**JOBS:**
- a) Answer these questions from the article on the Cabotage Vessel Financing Fund:
(i) What is the maximum vessel financing available to each beneficiary?
(ii) What interest rate will approved loans attract?
(iii) Which agency will manage the portal?
- b) Please transcribe the article on the Cabotage Vessel Financing Fund from "Speaking at the" to "for indigenous operators.".

**PROVIDED TEXT:**

Twenty-three years after its establishment, the Federal Government has opened the application portal for the Cabotage Vessel Financing Fund, unlocking access to vessel financing of up to $25 million per beneficiary for indigenous shipowners.
The long-awaited move is expected to address chronic capacity gaps in Nigeria’s maritime sector, where many local operators, constrained by ageing and undersized vessels, have been excluded from crude oil lifting and other high-value shipping contracts. This has left foreign operators dominating the space, resulting in annual revenue losses running into billions of dollars.
With the launch of the portal, applications are expected to be processed within 70 to 80 days. Approved loans will attract an interest rate of 6.5 per cent and will be repayable over an eight-year tenor, a structure designed to strengthen local shipping capacity and improve Nigeria’s maritime competitiveness.
Speaking at the launch, the Minister of Marine and Blue Economy, Adegboyega Oyetola, said the fund has been structured as a revolving facility, requiring beneficiaries to repay loans to sustain access for future applicants. He explained that the overarching objective is to reduce foreign dominance in Nigeria’s shipping industry and create a more competitive environment for indigenous operators.
The portal, which will be managed by the Nigerian Maritime Administration and Safety Agency, allows eligible Nigerian shipowners to submit applications digitally. Oyetola said the digital and rules-based framework was designed to eliminate arbitrariness, opacity, and administrative weaknesses that undermined similar interventions in the past, while restoring confidence among investors, financial institutions, and local operators.

**DATA:**
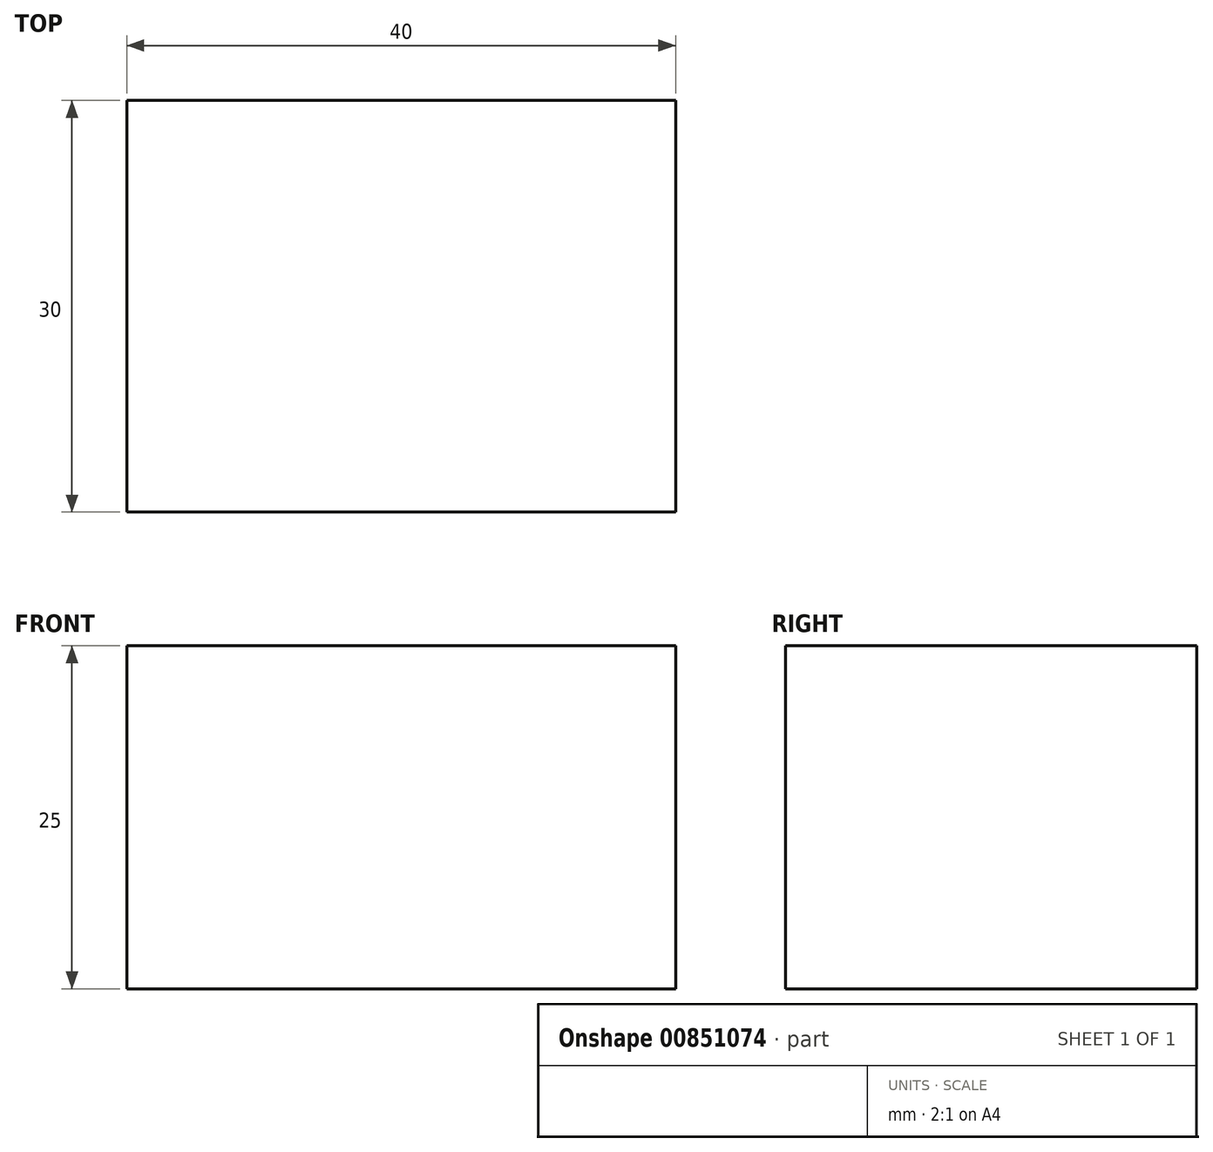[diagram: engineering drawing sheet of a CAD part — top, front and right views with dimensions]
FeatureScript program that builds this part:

...

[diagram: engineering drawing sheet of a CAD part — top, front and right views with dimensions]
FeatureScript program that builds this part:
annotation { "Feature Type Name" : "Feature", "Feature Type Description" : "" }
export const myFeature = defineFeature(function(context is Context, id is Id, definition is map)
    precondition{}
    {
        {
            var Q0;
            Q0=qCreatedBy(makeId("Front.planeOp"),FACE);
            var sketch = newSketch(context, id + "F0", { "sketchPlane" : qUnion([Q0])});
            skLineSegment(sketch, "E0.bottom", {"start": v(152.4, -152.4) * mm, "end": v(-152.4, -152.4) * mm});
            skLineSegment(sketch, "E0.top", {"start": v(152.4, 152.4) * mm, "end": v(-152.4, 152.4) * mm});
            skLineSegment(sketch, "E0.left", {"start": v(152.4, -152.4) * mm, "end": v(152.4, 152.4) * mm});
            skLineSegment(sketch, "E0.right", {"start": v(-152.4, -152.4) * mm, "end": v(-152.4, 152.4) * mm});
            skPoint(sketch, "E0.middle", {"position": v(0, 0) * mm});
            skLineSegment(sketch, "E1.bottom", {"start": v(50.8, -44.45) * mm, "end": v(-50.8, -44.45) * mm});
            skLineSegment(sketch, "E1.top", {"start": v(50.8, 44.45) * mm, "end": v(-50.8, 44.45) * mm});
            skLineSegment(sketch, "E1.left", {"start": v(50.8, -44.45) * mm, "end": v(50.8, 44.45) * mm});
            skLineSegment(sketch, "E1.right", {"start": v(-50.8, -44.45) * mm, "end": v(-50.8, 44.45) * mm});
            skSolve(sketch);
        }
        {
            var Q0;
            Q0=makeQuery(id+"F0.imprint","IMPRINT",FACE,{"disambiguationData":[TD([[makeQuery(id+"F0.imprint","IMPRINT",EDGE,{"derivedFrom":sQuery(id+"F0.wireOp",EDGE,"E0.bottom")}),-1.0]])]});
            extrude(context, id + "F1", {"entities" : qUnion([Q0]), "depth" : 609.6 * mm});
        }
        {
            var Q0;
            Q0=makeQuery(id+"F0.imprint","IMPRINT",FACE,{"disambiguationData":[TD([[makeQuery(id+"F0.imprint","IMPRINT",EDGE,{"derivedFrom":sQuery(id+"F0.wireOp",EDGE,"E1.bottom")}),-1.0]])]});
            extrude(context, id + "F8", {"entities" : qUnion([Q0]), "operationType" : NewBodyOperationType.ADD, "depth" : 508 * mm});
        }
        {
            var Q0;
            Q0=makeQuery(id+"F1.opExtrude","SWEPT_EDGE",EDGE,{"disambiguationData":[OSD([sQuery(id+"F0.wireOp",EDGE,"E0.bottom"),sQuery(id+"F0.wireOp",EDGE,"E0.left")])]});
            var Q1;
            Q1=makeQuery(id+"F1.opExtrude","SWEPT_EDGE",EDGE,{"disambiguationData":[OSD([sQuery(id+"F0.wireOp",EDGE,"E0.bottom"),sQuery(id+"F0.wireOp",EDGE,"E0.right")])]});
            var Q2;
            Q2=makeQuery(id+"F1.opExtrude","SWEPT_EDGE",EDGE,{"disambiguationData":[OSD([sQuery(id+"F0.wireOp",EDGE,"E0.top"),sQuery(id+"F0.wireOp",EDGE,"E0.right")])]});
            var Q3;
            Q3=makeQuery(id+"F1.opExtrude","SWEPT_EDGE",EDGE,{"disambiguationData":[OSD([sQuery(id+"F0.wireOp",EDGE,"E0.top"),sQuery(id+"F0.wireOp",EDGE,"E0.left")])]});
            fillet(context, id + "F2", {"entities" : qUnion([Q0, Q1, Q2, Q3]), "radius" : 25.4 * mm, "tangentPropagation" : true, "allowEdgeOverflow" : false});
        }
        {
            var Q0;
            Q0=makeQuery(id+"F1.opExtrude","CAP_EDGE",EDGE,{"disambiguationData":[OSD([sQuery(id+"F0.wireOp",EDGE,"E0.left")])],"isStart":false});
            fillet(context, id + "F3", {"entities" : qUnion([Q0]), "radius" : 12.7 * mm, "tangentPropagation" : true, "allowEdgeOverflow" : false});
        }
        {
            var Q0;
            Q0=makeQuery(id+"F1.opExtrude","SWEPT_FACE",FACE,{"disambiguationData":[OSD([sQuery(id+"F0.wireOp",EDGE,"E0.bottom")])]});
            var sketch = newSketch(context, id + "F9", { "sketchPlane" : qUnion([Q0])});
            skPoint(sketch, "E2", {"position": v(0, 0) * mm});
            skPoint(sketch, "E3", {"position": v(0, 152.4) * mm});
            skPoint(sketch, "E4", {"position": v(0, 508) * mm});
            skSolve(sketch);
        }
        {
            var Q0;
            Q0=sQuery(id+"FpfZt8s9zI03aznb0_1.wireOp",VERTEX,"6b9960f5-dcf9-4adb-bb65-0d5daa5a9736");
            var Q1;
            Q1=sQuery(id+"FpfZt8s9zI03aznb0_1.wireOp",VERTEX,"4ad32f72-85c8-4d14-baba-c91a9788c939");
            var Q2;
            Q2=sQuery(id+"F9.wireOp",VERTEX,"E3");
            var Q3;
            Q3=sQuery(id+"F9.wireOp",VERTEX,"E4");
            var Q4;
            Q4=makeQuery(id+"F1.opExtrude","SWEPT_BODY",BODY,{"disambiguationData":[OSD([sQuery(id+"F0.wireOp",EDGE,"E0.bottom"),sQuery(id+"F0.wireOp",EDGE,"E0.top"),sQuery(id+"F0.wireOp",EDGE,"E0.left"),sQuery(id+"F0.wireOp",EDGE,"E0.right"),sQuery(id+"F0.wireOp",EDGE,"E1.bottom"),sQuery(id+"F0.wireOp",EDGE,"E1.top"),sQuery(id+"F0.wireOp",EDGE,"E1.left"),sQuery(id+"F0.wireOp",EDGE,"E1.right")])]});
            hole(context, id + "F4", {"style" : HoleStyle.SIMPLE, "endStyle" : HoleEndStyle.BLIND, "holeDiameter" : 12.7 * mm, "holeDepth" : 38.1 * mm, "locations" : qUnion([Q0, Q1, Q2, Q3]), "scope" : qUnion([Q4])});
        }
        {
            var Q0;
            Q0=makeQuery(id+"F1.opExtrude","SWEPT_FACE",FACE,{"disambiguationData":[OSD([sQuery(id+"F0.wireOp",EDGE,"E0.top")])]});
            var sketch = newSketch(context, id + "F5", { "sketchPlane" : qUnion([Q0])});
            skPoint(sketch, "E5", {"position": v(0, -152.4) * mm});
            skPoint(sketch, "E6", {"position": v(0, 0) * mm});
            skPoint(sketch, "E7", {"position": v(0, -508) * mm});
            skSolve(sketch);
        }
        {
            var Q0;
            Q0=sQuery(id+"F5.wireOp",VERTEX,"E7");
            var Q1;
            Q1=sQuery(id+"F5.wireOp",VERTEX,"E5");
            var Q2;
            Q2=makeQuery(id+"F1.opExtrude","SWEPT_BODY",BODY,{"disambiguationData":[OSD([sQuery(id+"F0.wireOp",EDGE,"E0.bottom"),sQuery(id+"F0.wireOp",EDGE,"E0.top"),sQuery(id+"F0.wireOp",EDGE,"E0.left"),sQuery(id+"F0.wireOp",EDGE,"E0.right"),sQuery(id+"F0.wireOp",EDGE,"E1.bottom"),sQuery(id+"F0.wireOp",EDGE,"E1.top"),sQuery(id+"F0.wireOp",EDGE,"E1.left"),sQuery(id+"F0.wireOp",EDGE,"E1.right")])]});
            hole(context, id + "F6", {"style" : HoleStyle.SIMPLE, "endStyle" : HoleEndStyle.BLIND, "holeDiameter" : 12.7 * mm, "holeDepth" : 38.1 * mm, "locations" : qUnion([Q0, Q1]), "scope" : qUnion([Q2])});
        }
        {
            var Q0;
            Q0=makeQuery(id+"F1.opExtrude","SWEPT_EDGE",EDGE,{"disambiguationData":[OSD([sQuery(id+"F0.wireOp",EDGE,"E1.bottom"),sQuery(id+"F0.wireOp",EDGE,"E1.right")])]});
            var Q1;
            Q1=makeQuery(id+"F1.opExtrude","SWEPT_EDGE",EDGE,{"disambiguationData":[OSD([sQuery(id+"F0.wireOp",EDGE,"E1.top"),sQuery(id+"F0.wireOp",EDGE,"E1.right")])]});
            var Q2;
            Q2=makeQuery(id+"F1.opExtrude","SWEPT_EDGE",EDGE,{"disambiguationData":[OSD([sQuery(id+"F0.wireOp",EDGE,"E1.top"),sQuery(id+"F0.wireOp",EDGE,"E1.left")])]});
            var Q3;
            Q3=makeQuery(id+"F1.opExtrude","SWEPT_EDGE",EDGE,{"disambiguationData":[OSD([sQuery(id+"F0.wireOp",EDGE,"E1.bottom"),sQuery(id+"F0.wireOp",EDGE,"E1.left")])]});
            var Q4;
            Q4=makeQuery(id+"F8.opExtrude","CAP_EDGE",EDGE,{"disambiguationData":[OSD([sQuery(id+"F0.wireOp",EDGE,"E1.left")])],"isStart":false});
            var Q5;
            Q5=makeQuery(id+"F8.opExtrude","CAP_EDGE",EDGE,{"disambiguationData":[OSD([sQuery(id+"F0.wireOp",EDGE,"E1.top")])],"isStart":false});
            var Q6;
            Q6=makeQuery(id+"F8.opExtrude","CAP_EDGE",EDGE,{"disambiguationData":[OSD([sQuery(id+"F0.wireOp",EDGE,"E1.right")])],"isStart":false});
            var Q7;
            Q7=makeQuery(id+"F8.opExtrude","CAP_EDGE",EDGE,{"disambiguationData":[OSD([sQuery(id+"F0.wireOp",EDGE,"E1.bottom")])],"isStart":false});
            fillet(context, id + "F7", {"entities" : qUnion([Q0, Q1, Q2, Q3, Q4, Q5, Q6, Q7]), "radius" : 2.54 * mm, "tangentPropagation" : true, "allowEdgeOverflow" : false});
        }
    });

**RESULTS FOR EACH TASK:**
- a)
(i) Up to $25 million.
(ii) 6.5 per cent.
(iii) The Nigerian Maritime Administration and Safety Agency.

- b)
Speaking at the launch, the Minister of Marine and Blue Economy, Adegboyega Oyetola, said the fund has been structured as a revolving facility, requiring beneficiaries to repay loans to sustain access for future applicants. He explained that the overarching objective is to reduce foreign dominance in Nigeria’s shipping industry and create a more competitive environment for indigenous operators.